My eight-year-old son is studying earthworms. His zealous third grade fellows eagerly race to their science class, crowd around Petri dishes, and subject the poor creatures to environmental influences that would kill an elephant.
During several weeks of experimentation, sleep is the only variable necessary for life that has been left untested, and that is only because the children couldn't figure out a way to keep the earthworms awake. All of the experiments are carefully monitored by the children, who have learned to adopt a detached, clinical view of their small brown subjects.
"I could never do this to Ginger, our cat!" exclaimed Daniel, when I asked about how the earthworm might feel. "He's furry, and purrs, and I love him!"
In a child's view, one would never take creatures one loved away from their natural, open environment, enclose them in confined spaces, deprive them of the elements they need to thrive, and only permit them sufficient resources to enable survival. That would be cruel! Yet we submit to this reality daily in organizational life.
Two things strike me about this situation. First, that the children, at this age, feel separated enough from other creatures to be willing to subject them to experiments. Second, that the worms (and the environments of selective deprivation) remind me of office blocks filled with humans who work, often without access to natural light, fresh water or air, enough rest, nor the time to prepare and eat nourishing food. I don't think these two elements are unrelated. I do think they each have an enormous impact on the energy of the American public.

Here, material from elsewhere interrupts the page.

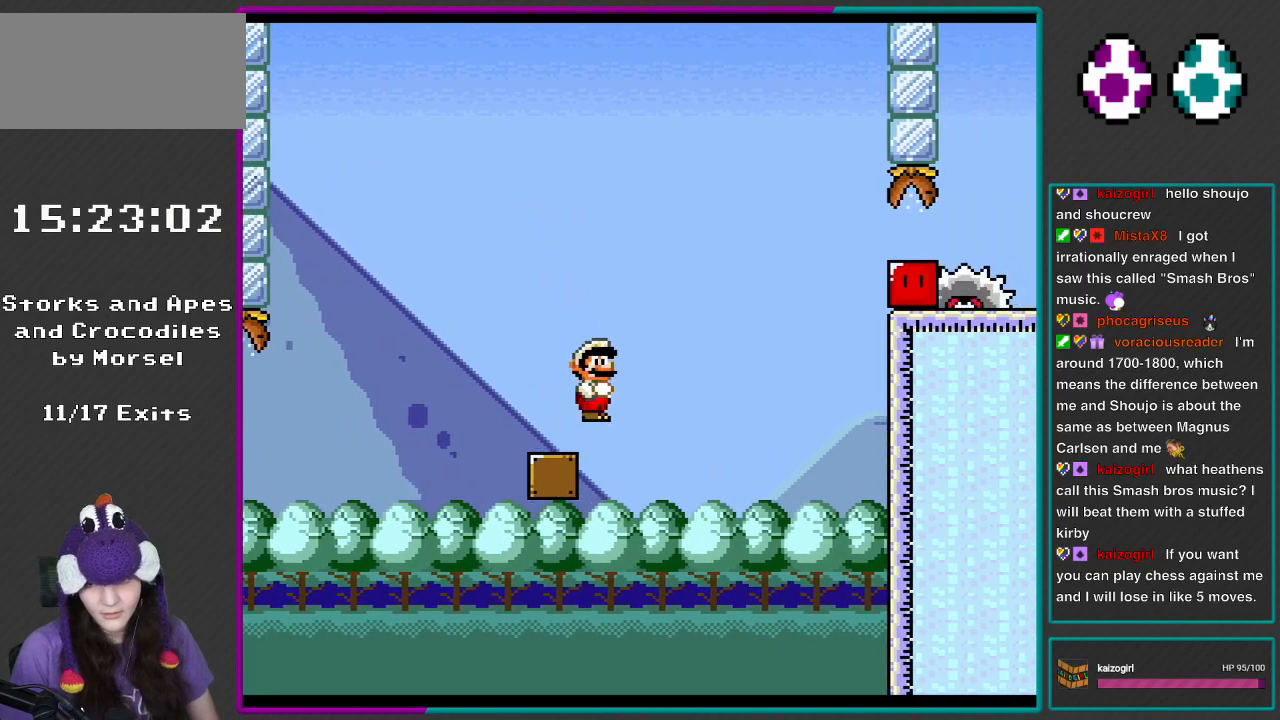
{"buttons": ["B", "Y", "DPAD_RIGHT"], "events": [[100, "B", "down"]]}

Let's examine how detachment leads to deprivation. Then, let's look at how it links to natural energy.
Suppose you are an office worker, a nurse, a banker, an accountant, a factory worker, a store clerk, or any of the roughly 140 million American workers (according to the U.S. Department of Labor - January 2005) who do not work at home or own your own business. Depending on your background, values and other commitments, you take your work seriously - sometimes over-committing to work and sometimes doing the minimum it takes to keep a job. For the most part, though, you want to keep your job. So you show up for work, use your skills, feel as good as you can (or even love what you do), and then you go home.
During that workday, it is entirely possible that you work in an area without a window or with windows that do not open. Air is mechanically cleaned and re-circulated; light is derived mostly from fluorescent bulbs that emanate a faint green hue. Office furniture is most often made from treated metals. Water, if it's available at all, is either from a tap or filtered through a metallic cooler. If you are an executive or a leader, you likely stay in this environment in excess of 60 hours per week.
You are an earthworm in a box.
Or you may be a boiled frog.
A colleague once told me that if you throw a frog into a pan of boiling water, the frog will exercise its survival instinct and immediately jump out. By contrast, if the frog is put in a pan of tepid water on a stove, the temperature slowly rising to a boil will kill the frog, which sadly has adapted to the unhealthy surrounding conditions. Is this not the case with work-related stresses?
It is quite possible that you even enjoy your work environment because you enjoy what you do, appreciate the company of your co-workers, feel excited to get up, get dressed and go somewhere each day, and feel rewarded by your compensation.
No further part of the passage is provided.